- _TASK_: Go through the records below and return each line that has "from" in it.

---+---

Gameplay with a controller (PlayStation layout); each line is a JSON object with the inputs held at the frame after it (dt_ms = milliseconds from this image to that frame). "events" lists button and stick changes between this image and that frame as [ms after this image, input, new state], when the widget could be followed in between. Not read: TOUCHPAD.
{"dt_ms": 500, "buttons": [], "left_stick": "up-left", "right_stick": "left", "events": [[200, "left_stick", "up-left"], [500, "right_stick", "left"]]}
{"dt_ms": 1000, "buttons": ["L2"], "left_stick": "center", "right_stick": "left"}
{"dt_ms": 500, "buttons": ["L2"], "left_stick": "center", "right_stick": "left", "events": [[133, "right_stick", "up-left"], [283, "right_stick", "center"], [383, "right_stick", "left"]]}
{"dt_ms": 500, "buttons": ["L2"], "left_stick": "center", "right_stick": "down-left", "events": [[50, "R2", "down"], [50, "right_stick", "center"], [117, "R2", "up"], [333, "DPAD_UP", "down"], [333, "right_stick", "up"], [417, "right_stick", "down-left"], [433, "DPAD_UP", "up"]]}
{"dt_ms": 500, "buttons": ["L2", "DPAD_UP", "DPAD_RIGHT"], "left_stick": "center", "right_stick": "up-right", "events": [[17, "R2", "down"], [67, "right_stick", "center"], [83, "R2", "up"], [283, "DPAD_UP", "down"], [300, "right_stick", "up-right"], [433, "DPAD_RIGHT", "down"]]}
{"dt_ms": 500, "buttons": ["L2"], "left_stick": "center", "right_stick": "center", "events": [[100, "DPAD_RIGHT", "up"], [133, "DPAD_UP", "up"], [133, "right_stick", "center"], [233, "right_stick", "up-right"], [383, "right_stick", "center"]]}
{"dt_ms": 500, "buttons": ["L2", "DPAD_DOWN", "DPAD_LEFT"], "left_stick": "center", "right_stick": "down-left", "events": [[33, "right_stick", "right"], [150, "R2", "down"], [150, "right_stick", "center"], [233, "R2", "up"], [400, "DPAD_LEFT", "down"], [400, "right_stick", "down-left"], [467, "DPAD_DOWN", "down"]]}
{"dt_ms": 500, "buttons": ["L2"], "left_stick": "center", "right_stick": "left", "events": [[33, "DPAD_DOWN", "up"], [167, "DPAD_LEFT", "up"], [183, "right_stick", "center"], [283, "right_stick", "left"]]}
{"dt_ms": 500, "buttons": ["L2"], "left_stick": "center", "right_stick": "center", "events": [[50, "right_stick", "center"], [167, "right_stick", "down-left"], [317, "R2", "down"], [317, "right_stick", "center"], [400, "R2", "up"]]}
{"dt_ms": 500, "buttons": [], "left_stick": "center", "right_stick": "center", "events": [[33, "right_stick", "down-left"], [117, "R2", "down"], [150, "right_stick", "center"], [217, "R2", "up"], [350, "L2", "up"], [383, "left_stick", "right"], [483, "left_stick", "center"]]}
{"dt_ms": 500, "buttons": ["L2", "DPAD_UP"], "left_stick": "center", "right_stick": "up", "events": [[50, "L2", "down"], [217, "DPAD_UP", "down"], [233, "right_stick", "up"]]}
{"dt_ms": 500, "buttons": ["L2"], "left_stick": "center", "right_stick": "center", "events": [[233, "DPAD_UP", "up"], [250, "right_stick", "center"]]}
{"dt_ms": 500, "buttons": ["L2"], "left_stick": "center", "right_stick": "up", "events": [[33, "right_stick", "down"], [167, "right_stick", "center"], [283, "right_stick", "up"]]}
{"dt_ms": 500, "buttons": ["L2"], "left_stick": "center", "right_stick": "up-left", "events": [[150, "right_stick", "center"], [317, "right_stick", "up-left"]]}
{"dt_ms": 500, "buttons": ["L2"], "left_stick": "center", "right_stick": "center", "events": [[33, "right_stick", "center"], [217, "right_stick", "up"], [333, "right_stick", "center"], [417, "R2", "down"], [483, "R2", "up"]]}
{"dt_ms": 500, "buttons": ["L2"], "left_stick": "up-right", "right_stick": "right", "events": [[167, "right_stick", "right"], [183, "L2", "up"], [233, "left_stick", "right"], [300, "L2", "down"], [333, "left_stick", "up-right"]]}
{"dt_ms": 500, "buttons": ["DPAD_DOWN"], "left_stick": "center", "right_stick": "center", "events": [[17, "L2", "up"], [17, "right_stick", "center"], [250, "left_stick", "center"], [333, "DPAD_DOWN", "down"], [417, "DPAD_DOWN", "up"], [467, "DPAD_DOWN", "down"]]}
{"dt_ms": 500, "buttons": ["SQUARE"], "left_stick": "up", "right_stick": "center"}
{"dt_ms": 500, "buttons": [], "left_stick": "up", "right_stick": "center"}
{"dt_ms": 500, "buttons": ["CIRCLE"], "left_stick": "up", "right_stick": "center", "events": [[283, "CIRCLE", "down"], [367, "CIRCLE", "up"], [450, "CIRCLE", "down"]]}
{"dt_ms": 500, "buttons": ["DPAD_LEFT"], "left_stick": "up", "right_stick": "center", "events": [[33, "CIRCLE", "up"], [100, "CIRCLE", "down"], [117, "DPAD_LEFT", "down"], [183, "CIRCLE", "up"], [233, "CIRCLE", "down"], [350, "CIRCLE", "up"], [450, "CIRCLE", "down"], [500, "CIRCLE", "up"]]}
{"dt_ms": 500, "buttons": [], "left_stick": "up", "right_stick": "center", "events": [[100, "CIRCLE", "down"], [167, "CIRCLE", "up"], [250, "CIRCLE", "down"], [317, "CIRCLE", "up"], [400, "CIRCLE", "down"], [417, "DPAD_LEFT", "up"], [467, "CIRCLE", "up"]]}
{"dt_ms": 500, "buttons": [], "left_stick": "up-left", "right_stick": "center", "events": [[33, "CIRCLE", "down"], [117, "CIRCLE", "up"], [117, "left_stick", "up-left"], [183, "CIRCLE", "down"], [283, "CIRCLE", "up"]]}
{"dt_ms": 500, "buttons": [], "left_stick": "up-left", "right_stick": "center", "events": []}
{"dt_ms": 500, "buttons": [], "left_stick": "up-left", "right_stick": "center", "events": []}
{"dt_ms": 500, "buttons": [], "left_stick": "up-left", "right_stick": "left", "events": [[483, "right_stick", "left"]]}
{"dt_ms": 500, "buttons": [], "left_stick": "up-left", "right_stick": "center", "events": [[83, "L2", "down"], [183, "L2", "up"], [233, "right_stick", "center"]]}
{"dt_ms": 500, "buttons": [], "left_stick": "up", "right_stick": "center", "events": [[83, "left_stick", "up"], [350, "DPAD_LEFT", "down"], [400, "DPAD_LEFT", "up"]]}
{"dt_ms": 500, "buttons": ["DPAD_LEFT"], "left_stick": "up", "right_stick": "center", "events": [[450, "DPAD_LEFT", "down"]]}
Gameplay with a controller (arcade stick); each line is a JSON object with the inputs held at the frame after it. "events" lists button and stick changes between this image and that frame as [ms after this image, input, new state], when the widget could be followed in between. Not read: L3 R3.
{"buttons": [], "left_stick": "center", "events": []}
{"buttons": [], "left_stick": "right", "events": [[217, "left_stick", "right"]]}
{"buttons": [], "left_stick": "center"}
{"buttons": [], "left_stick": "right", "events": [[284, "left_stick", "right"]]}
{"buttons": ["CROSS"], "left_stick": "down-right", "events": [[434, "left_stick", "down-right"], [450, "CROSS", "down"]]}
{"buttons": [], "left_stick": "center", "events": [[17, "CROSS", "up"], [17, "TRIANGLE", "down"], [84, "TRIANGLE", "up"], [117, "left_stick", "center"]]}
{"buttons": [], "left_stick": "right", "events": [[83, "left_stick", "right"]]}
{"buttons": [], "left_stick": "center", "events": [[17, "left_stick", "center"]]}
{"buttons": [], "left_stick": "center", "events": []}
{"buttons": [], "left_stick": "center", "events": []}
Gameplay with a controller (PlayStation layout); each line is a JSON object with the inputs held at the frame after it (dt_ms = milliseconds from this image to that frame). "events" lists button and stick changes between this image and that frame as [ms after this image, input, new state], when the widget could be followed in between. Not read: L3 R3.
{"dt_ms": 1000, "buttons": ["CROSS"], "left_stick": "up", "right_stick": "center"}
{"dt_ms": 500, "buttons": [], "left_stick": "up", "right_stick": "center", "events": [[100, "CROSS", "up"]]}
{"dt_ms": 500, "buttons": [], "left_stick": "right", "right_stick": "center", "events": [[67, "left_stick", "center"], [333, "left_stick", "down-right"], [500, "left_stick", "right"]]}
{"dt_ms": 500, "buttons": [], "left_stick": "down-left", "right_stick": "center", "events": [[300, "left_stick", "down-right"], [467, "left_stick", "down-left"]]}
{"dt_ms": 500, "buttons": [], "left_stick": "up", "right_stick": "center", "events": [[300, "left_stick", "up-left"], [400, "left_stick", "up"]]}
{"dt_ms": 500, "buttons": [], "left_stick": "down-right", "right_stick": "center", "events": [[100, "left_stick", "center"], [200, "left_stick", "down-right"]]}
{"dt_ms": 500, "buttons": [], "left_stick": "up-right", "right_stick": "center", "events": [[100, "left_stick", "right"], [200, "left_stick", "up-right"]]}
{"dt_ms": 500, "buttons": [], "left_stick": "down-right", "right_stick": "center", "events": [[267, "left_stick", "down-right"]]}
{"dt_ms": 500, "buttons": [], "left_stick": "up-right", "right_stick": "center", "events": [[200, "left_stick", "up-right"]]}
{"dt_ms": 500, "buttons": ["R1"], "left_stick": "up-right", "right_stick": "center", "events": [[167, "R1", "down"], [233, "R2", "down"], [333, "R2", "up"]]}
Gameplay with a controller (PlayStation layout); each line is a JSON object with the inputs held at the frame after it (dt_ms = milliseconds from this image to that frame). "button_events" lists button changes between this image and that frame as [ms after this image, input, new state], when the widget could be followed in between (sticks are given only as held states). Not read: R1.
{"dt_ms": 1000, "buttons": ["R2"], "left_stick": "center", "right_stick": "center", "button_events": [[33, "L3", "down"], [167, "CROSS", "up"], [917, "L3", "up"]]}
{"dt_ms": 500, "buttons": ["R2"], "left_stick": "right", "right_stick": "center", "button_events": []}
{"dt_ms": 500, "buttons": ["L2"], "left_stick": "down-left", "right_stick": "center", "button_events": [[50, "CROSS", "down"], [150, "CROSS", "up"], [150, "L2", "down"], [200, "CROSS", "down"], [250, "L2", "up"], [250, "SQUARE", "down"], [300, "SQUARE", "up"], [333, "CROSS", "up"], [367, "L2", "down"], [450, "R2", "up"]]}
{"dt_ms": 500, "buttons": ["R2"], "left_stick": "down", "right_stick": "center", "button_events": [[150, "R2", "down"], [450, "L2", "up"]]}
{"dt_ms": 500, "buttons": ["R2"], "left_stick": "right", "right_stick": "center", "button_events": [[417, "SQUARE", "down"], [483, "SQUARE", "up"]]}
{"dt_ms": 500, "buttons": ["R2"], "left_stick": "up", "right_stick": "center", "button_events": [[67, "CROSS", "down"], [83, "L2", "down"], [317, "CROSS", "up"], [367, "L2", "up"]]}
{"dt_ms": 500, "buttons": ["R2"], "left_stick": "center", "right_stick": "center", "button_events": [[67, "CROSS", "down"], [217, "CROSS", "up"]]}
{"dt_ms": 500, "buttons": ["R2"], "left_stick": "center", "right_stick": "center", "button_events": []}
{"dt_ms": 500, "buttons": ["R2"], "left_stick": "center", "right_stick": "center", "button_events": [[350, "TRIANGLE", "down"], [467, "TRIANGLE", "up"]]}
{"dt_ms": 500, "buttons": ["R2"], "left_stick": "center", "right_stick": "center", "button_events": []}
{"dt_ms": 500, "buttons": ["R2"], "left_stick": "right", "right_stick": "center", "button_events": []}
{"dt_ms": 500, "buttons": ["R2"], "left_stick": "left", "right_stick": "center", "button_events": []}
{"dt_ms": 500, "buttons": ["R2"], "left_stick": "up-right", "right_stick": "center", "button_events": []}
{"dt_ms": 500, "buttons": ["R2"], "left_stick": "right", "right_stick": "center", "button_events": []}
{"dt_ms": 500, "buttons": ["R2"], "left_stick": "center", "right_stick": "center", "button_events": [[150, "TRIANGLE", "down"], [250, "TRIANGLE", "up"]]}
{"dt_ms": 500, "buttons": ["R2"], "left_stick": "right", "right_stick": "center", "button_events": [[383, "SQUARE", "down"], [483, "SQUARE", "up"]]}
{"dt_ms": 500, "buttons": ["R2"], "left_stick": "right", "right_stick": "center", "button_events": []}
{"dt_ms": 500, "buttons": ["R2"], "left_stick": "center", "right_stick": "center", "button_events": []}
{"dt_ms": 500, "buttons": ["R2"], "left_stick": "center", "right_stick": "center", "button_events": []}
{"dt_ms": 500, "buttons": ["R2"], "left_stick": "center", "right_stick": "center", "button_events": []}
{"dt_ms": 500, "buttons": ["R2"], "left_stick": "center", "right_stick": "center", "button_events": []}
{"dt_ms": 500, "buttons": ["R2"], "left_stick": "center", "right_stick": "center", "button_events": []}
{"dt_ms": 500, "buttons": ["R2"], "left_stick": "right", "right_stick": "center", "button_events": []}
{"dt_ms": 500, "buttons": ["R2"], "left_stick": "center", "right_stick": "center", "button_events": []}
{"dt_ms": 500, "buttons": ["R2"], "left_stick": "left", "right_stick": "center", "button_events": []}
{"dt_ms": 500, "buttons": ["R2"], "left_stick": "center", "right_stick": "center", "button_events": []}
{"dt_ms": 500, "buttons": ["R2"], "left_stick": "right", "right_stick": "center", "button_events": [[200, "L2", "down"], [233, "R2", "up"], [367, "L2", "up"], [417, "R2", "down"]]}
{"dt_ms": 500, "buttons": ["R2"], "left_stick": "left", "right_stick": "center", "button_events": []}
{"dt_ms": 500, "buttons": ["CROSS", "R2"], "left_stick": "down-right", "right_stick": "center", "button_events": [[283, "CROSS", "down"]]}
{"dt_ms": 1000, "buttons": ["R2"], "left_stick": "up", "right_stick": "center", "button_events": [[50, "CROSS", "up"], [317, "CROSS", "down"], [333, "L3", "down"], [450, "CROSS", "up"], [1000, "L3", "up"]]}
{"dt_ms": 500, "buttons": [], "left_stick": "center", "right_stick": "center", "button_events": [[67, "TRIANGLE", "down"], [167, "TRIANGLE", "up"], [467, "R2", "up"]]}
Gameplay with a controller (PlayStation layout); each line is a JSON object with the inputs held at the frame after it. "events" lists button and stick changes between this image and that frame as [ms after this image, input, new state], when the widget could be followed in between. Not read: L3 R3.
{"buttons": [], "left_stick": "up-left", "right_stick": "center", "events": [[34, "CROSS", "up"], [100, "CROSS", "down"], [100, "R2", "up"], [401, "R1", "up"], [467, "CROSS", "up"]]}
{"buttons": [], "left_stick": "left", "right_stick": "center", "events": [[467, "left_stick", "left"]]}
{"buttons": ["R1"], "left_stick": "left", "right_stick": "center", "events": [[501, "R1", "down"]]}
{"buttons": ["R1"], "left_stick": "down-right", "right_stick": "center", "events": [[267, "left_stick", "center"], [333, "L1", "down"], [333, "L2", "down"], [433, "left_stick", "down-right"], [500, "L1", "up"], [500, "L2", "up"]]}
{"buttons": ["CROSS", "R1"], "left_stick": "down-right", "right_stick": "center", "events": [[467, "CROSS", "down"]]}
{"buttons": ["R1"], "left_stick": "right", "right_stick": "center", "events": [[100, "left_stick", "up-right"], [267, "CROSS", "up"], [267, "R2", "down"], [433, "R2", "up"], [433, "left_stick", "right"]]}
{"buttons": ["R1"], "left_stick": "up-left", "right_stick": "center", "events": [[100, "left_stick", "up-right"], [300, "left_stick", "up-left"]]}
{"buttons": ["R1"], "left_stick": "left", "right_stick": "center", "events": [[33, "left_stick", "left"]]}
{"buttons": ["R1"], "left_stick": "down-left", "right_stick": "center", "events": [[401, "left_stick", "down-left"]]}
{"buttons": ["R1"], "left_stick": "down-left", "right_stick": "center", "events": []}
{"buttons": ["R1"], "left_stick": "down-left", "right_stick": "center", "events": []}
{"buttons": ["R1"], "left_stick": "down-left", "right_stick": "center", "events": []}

---+---

- _SOLUTION TO THIS PROBLEM_:
Gameplay with a controller (PlayStation layout); each line is a JSON object with the inputs held at the frame after it (dt_ms = milliseconds from this image to that frame). "events" lists button and stick changes between this image and that frame as [ms after this image, input, new state], when the widget could be followed in between. Not read: TOUCHPAD.
Gameplay with a controller (PlayStation layout); each line is a JSON object with the inputs held at the frame after it (dt_ms = milliseconds from this image to that frame). "events" lists button and stick changes between this image and that frame as [ms after this image, input, new state], when the widget could be followed in between. Not read: L3 R3.
Gameplay with a controller (PlayStation layout); each line is a JSON object with the inputs held at the frame after it (dt_ms = milliseconds from this image to that frame). "button_events" lists button changes between this image and that frame as [ms after this image, input, new state], when the widget could be followed in between (sticks are given only as held states). Not read: R1.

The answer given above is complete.